### Task inputs

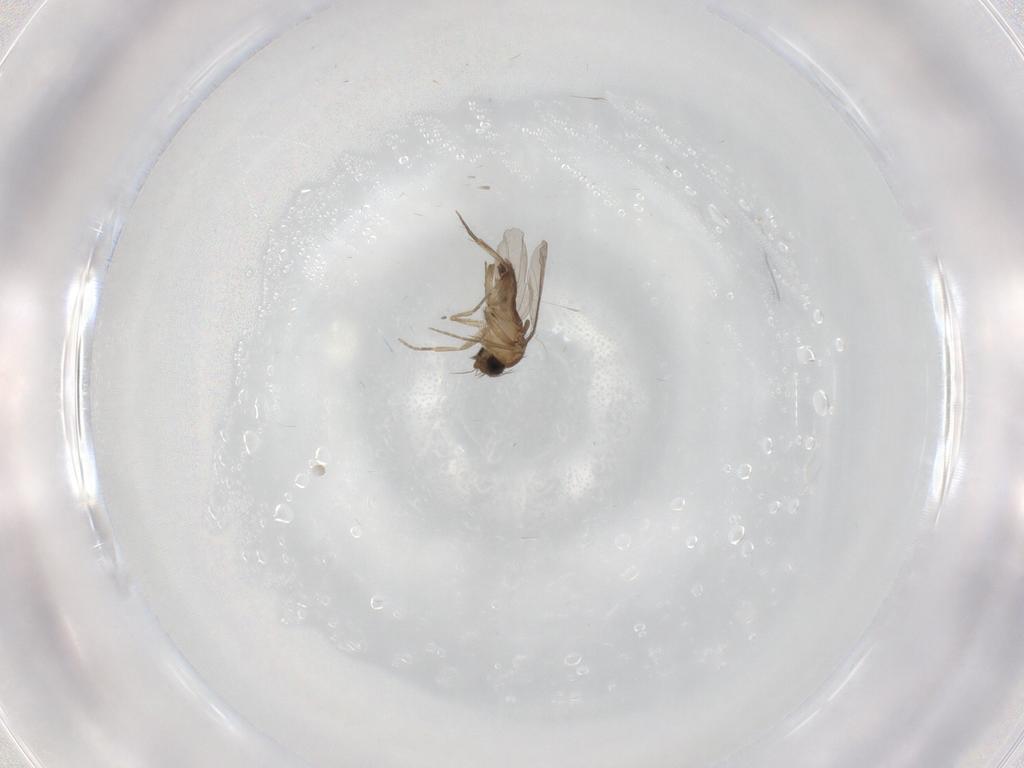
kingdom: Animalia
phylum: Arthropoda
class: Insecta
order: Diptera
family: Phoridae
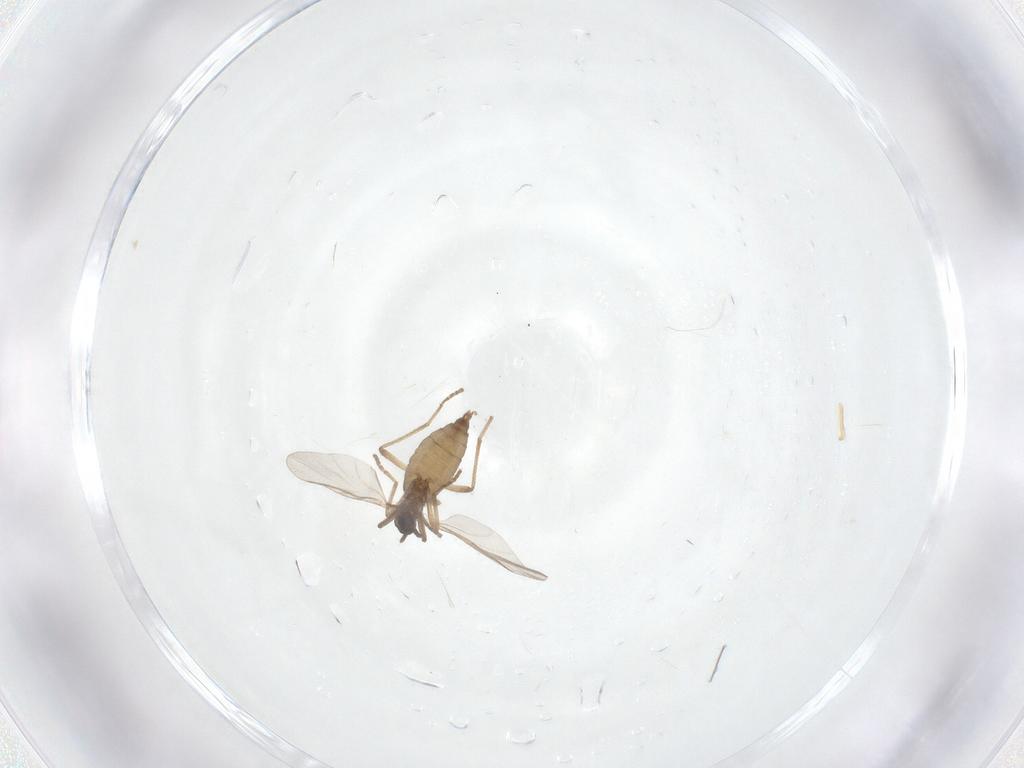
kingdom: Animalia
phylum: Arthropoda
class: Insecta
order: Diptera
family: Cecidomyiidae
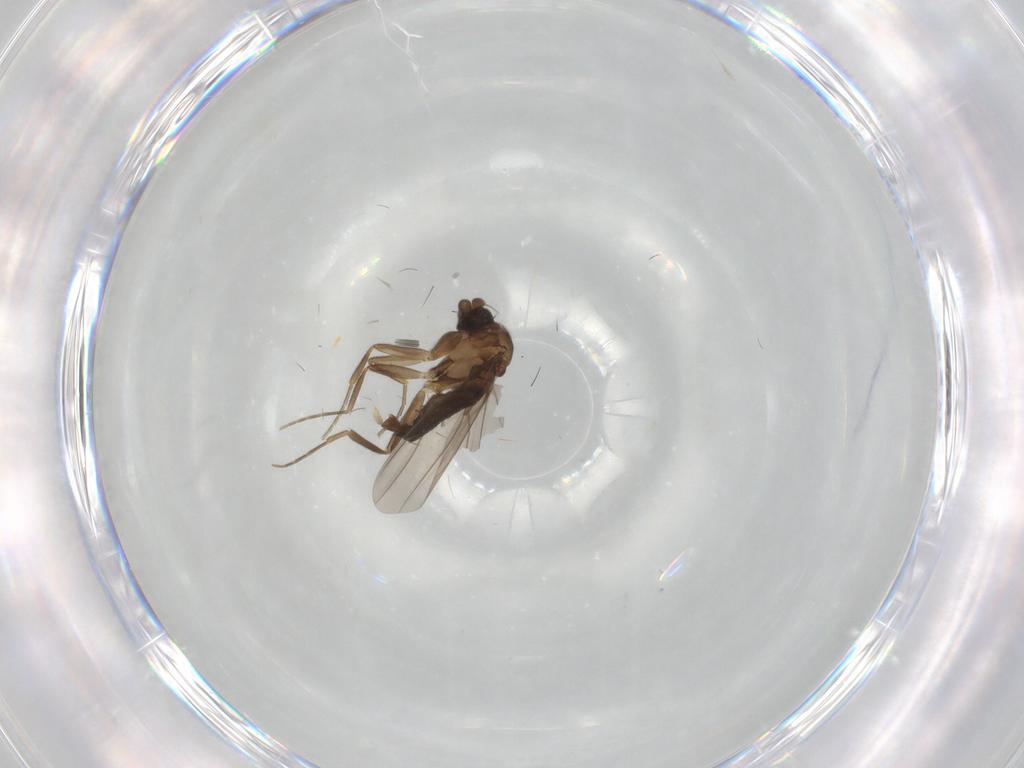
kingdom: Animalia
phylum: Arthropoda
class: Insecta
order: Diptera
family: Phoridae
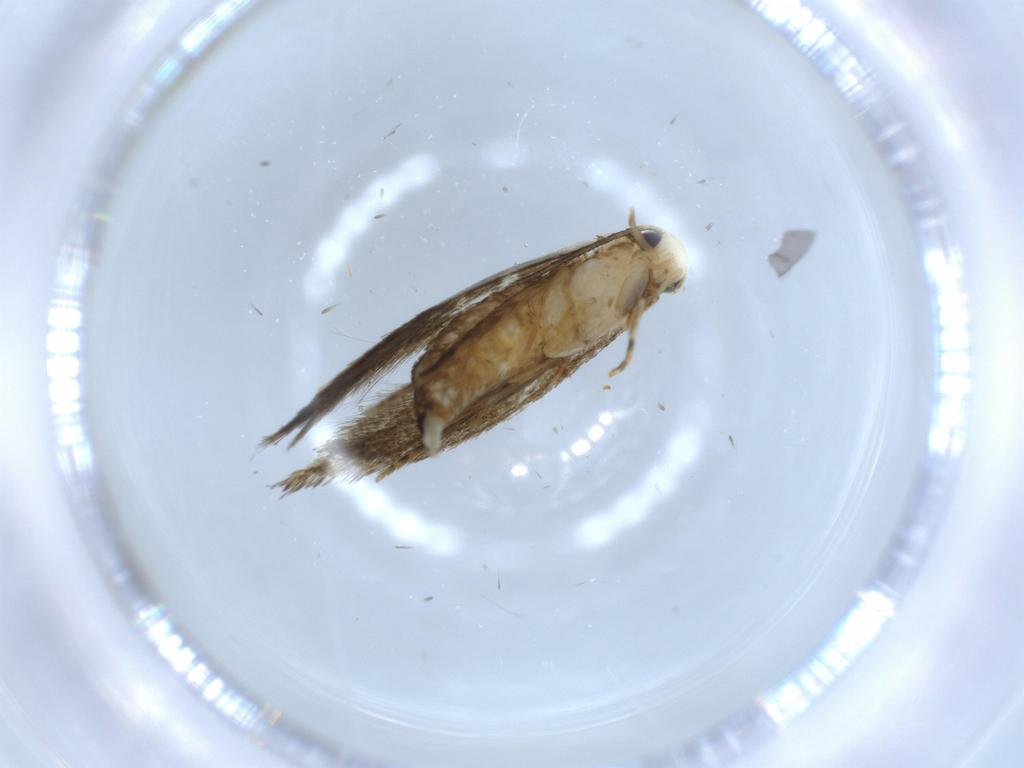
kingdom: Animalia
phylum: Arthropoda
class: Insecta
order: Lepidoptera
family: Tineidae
---
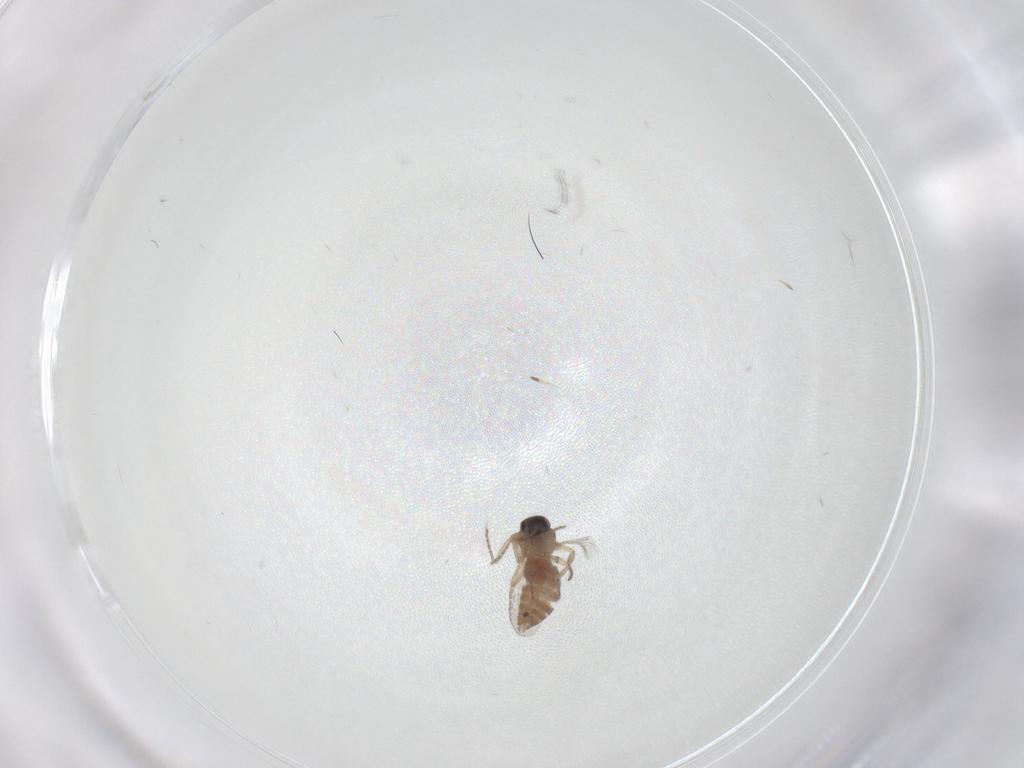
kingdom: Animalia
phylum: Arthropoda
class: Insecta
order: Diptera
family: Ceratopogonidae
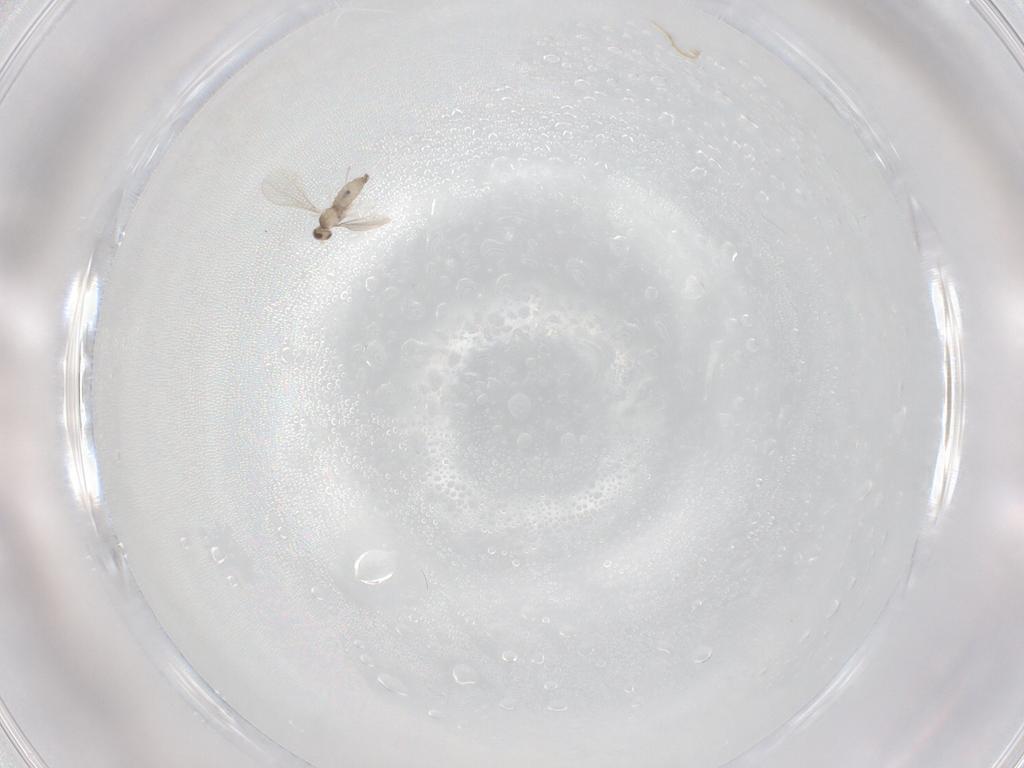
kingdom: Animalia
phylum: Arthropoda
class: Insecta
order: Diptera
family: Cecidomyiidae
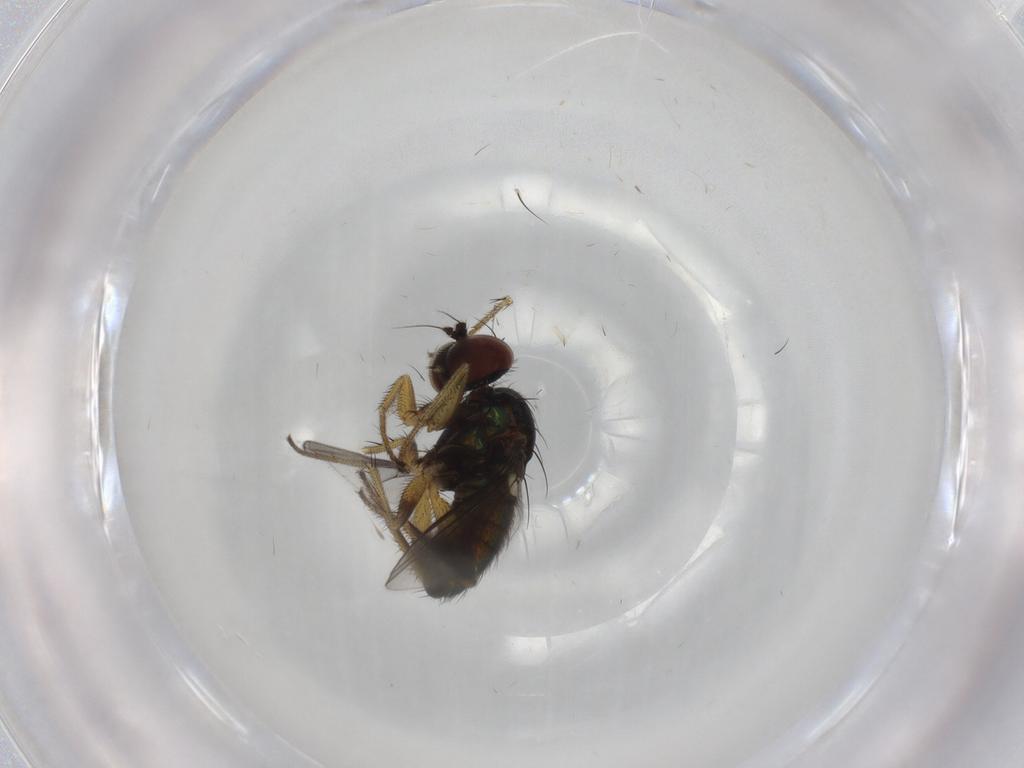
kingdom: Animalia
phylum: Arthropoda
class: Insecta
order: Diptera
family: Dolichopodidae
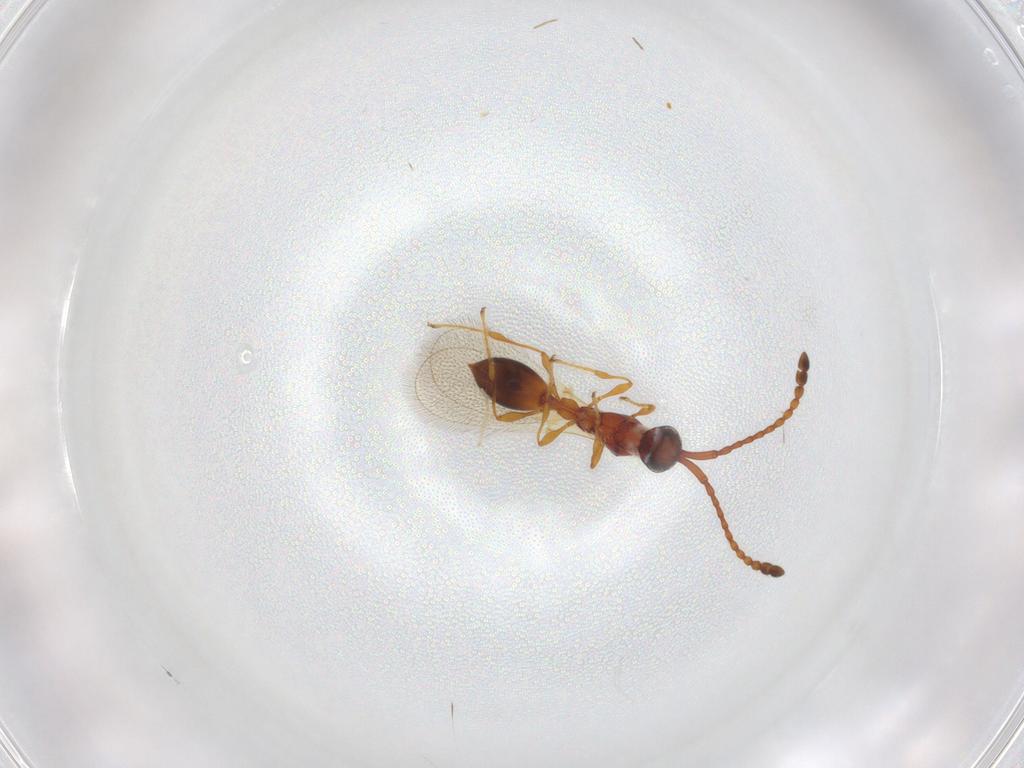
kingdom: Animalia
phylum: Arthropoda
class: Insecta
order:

### Directions
Count the lines in both blocks above that contain the string "family", matching case exactly, and reply with only the total.

### Output of the exercise
7